Tougher academic standards ahead for Virginia students

Youngkin administration aims for NAEP proficiency, but critics question effectiveness.


Nathaniel Cline Headshot

The Virginia Board of Education hears from experts on setting performance levels for K-12 students at Reynolds Community College on Feb. 26. (Photo by Nathaniel Cline/Virginia Mercury)The Virginia Board of Education hears from experts on setting performance levels for K-12 students at Reynolds Community College on Feb. 26. (Photo by Nathaniel Cline/Virginia Mercury)This story first appeared at The 74, a nonprofit news site covering education. Sign up for free newsletters from The 74 to get more like this in your inbox.

Virginia students may soon face tougher academic benchmarks as the state aligns its performance levels with the higher standards of a national assessment.

Starting next month, the Virginia Board of Education will begin adjusting its cut scores — used to determine whether K-12 students are meeting proficiency levels — to better match the rigor of the National Assessment of Educational Progress (NAEP).

Student performance is typically categorized as “below basic,” “basic,” “proficient” or “advanced,” reflecting their knowledge and skills in core subjects.

Since 1998, Virginia has relied on its Standards of Learning (SOL) assessments to gauge proficiency in areas like reading and math. However, NAEP, a widely recognized national organization, has often been used to assess smaller student groups, such as fourth and eighth graders.

“The NAEP assessment provides a common benchmark that states can then use to look at the relative rigor of their own assessment cut scores,” said Lesley Muldoon, executive director of the National Assessment Governing Board, during a work session Wednesday.

Gov. Glenn Youngkin’s administration has frequently pointed to NAEP data to highlight what it calls the “honesty gap” — the disparity between state-level proficiency standards and the more stringent NAEP benchmarks.

Between 2017-2022, Virginia’s fourth-grade reading and math results showed a staggering 40-percentage-point gap between the state’s SOL and NAEP assessments. That disparity does not provide an “accurate picture of student performance,” said Em Cooper, deputy superintendent of teaching and learning, during Wednesday’s work session.
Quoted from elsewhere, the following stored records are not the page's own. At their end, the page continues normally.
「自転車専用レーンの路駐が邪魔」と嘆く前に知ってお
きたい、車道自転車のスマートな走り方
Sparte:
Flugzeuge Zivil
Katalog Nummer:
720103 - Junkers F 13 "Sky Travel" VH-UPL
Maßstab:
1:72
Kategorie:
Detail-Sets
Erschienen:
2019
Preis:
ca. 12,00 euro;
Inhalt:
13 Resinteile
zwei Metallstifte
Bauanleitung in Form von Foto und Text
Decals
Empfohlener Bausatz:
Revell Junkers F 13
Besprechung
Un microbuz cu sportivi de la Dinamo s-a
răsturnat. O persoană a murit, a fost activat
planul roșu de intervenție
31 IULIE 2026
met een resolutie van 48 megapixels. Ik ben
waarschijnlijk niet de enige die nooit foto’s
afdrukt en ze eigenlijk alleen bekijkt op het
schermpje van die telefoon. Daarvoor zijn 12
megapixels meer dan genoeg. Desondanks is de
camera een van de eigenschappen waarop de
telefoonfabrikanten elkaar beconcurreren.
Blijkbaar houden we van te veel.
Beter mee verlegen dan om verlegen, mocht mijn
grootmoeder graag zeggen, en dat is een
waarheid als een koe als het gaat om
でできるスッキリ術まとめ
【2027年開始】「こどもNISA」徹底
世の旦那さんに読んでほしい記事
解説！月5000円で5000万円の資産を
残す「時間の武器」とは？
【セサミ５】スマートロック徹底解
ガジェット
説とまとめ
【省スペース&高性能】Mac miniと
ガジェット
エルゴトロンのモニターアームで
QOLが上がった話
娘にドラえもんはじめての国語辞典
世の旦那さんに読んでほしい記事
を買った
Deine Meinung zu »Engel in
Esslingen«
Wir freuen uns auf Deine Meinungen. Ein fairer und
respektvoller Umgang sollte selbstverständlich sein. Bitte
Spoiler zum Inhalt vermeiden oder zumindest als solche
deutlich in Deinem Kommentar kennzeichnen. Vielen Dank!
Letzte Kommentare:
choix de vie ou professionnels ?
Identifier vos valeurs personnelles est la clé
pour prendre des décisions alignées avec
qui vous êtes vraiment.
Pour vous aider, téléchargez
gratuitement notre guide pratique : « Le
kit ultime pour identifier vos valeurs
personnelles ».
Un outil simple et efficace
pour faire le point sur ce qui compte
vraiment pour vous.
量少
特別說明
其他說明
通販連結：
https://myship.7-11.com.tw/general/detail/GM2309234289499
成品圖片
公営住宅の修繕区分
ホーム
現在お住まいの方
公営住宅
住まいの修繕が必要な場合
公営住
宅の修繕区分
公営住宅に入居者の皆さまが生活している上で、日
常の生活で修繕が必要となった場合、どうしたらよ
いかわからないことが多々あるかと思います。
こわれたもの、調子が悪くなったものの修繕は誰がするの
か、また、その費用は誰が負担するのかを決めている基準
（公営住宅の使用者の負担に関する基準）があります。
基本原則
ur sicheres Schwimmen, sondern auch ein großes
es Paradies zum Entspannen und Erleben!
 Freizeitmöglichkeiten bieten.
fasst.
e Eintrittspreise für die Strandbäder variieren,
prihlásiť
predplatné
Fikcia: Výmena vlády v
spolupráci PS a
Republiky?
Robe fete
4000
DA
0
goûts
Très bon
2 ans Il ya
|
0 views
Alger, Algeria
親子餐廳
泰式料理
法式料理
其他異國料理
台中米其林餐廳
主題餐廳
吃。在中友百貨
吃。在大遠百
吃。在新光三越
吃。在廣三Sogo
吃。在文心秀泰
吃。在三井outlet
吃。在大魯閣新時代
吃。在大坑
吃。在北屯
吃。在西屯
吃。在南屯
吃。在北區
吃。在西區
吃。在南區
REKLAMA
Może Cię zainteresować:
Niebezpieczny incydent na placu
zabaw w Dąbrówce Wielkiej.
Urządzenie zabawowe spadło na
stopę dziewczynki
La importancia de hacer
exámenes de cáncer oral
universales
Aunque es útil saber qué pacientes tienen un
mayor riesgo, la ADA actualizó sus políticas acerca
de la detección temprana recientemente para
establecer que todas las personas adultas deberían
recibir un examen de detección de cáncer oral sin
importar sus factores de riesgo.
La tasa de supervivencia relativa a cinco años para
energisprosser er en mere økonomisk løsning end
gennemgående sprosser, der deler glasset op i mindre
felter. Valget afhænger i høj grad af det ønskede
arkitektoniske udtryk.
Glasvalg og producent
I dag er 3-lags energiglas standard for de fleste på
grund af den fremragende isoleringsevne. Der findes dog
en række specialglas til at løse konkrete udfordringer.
In response, the board has begun discussing plans to revise the cut scores — the threshold for determining student proficiency — in key subjects. The effort is a cornerstone of Youngkin’s broader push to “restore excellence in education,” which includes raising standards in core subjects, increasing transparency and accountability, and overhauling the state’s assessment system.

Youngkin has argued that Virginia’s current proficiency standards are the result of the previous Board of Education lowering cut scores and altering school accreditation standards.

However, Anne Holton, a former state education secretary and an appointee of former Democratic Gov. Ralph Northam, defended the previous board’s approach. She noted that Virginia’s pass rates aligned with the NAEP’s “basic” achievement level, which reflects “partial mastery of the knowledge and skills that are fundamental for proficient work at a given grade,” according to NAEP.